Dejé de bañarme, de lavarme los dientes. Le cogí casi gusto al vaho hediondo que se levantaba de mis axilas. Me dejé crecer las uñas de los meñiques, las uñas de los dedos de los pies. Y no me las limpiaba, sino que me dejaba una asquerosa media luna negra. Y más.
Hablé con el pobre estilo que siempre había odiado. No llamaba a las cosas por su nombre, las llamaba "cosa". No llamaba a las sensaciones por su nombre, las llamaba cosa. Para explicar por qué no me afeitaba, decía: "Es que si cojo esa cosa me da como una cosa". Desterré de mi palabra el gusto por la precisión, hablé como los otros, y lo peor, todos me entendieron. También me puse a decir palabrotas, a intercalarlas en mi soso discurso, como muletillas imprescindibles. "Porque es que la cosa, marica, es que uno, ah hijueputa, tiene cosas que, no joda, son cosas muy raras, cosas como de malparido, coma mierda". Así hablaba. Y más.
Metí en un depósito los muebles de la casa. Descolgué los cuadros de Picasso y puse afiches de los cuadros de Picasso. Compré muebles modernos, puse tubos de neón para iluminar los cuartos de la casa. Forré las paredes con paisajes suizos de montaña en invierno y en otoño. Encima del piso de madera hice poner un tapete marrón. Puse flores de plástico en floreros del mismo material. Compré aerosoles perfumados para aromatizar los ambientes. Compré discos de Clayderman para musicalizar la sordera de los invitados. Y más.

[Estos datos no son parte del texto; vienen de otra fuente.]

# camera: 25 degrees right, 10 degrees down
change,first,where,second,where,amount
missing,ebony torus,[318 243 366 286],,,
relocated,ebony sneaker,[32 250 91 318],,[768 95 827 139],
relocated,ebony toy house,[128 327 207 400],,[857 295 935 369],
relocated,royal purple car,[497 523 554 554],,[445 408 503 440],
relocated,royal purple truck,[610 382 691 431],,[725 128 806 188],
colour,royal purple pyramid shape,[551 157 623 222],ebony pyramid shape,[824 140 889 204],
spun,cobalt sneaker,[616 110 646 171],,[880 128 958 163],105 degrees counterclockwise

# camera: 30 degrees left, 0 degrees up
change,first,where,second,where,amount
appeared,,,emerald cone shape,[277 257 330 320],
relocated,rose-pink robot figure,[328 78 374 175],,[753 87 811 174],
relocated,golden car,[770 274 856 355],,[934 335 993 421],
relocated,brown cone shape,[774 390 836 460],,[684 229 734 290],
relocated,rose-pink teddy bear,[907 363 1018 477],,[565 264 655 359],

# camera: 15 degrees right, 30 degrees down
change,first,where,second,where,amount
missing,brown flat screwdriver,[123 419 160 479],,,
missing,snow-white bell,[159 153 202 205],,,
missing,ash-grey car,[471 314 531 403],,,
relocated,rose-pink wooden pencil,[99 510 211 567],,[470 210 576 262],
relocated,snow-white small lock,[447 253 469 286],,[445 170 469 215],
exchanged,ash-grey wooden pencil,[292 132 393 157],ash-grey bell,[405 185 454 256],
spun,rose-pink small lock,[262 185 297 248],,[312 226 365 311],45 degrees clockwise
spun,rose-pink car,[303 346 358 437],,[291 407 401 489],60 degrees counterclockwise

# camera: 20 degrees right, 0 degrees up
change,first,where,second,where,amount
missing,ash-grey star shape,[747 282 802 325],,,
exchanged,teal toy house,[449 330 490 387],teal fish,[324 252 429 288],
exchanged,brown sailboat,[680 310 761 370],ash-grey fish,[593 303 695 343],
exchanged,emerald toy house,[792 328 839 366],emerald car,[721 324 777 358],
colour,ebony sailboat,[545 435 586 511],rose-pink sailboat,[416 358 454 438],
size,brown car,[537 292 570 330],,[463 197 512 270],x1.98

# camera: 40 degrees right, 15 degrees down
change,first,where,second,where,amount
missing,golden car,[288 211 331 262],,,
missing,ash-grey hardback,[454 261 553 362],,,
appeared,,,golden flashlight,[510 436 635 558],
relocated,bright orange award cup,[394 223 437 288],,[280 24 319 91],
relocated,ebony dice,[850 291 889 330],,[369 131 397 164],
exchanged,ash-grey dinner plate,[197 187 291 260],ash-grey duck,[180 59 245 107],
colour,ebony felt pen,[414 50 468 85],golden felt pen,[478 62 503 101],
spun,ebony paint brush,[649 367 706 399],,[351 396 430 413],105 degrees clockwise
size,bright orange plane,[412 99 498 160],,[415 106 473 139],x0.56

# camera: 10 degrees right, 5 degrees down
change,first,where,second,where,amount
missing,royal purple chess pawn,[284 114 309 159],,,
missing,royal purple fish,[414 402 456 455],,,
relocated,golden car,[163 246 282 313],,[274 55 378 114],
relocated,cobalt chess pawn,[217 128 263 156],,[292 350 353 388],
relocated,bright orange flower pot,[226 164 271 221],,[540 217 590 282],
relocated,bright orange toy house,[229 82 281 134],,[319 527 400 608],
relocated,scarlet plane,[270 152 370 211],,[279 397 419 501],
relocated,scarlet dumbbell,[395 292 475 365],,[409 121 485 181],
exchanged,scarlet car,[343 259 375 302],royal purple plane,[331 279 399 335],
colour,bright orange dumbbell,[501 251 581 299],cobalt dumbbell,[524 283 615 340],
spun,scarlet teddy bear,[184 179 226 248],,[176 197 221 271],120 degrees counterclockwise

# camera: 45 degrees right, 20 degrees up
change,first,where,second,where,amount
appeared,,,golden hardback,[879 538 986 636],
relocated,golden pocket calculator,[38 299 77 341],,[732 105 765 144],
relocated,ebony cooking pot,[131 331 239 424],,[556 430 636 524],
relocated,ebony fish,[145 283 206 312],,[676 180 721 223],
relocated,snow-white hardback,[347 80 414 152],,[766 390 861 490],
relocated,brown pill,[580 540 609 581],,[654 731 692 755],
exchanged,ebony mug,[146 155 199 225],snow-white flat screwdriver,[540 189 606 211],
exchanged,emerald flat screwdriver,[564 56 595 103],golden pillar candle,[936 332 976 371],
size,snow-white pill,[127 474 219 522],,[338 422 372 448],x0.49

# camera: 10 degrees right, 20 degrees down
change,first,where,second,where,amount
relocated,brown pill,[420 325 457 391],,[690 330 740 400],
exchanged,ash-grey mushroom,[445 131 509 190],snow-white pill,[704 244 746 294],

Me chupaba el dedo y me sacaba mocos y lagañas frente a las visitas. Allí mismo me rascaba los pendejos metiéndome la mano por debajo de los pantalones. Me rascaba la cabeza sin tener que fingir pues era cierto que me picaba allí ya que jamás volví a lavarme el pelo. Pegotudo, grasiento. Así viví varios años. Ese fue el luto que me obligué a pagar por la muerte de mi amada, Ángela Pietragrúa, muerta de parto por obra del semen infeccioso del vizconde de Alfaguara. Y más.
Que ya no cuento.
Cuando se terminó este terrible período de postración, de deliberada deformación de hábitos y cuerpo, quise volver a ser yo. Pero antes, por un tiempo, tenía que dejar de ser alguien. Había sido yo, me había convertido en mi antiyó: para volver a ser yo, tenía que ser nadie por un tiempo. Creo que ya empezaba la quinta década de mi existencia cuando me fui a hacer un viaje a tierras mestizas, países anónimos y enmascarados como ningún otro.
Me hice cortar el pelo (tenía mucho, entonces) a cinco milímetros sobre el cuero del cráneo. Compré y me puse unos anteojos cuadrados, grandes, con montura de carey y me dejé crecer unos bigotes mexicanos. Resolví ponerme un uniforme, usar un único traje fijo: pantalones de color azul oscuro, cinturón y botines negros, camisas de rayitas celestes. Me deshice de la ropa del Balón y de mi ropa antigua; regalé mis chaquetas y corbatas. No volví a usar mi nombre.
Quise borrarme, no ser nadie. No ser nada. Disolverme en la masa indistinta. Ser anodino, insulso, invisible. Que nadie notara al perfecto don nadie. Como un ente hice peregrinajes por remotos parajes del mundo. No con afán turístico ni de purificación: viajaba sin mirar nada. Por tener una meta, seguí la ruta de los santuarios famosos de la Tierra: pasé a visitar a la virgen de Guadalupe, me rocié con agua de Lourdes, estuve en La Meca, en Tierra Santa, en Santiago de Compostela, en el Tíbet. Recorrí los ríos de mejores aguas, el Ganges, el Atrato, el Orinoco, el Mississippi, el Putumayo, el Amazonas, el Danubio, el Nilo, el Volga y muchos otros. No escalé montaña alguna, pero hablé con santones de todas las religiones, en Roma y en Calcuta y en Teherán; en Los Angeles, en Pekín, en Wittenberg.